— DIRECTIONS FOR THIS TASK —
Exclude the pictures and transcribe the rest of the data below exactly.

— INFORMATION PROVIDED —
━━━━━━
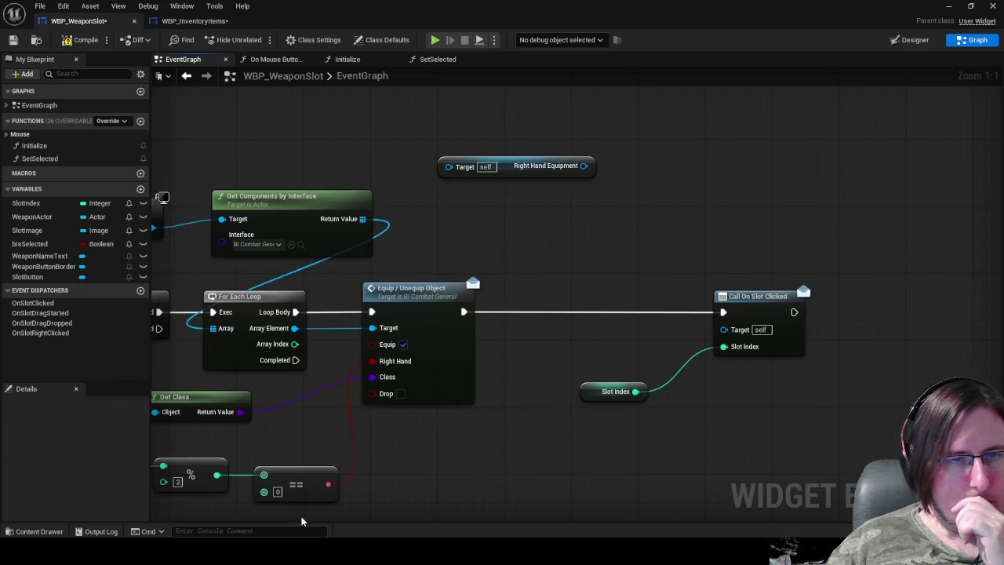
{"action": "left_click_drag", "start_coordinate": [690, 190], "coordinate": [494, 123]}
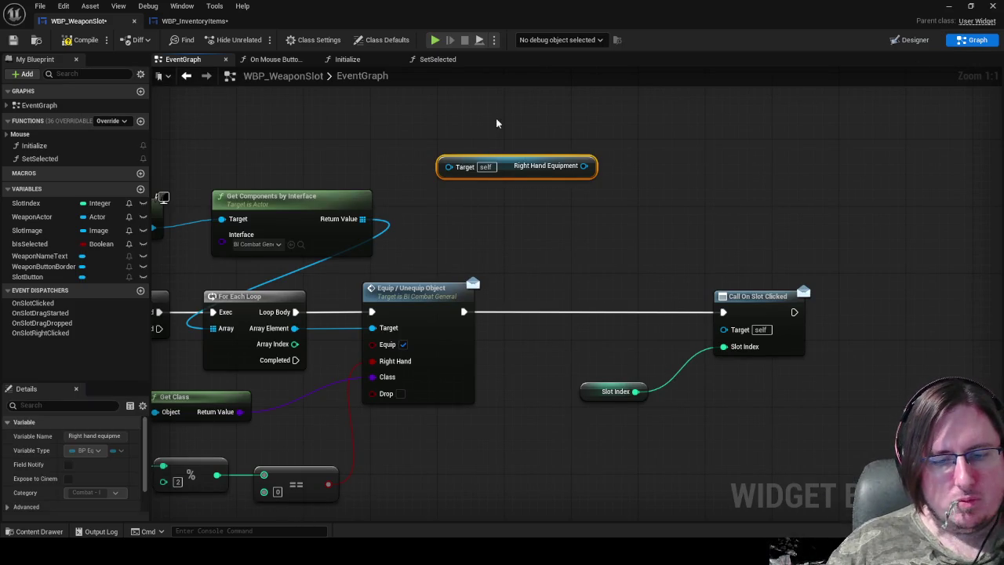
{"action": "key", "text": "Delete"}
Close the blueprint editor and quit, saving WBP_InventoryItems, WBP_InventorySlot and WBP_WeaponSlot.
{"action": "left_click", "coordinate": [991, 11]}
━━━━━━
— REPLY TO THE TASK —
{"action": "left_click_drag", "start_coordinate": [690, 190], "coordinate": [494, 123]}
{"action": "key", "text": "Delete"}
Close the blueprint editor and quit, saving WBP_InventoryItems, WBP_InventorySlot and WBP_WeaponSlot.
{"action": "left_click", "coordinate": [991, 11]}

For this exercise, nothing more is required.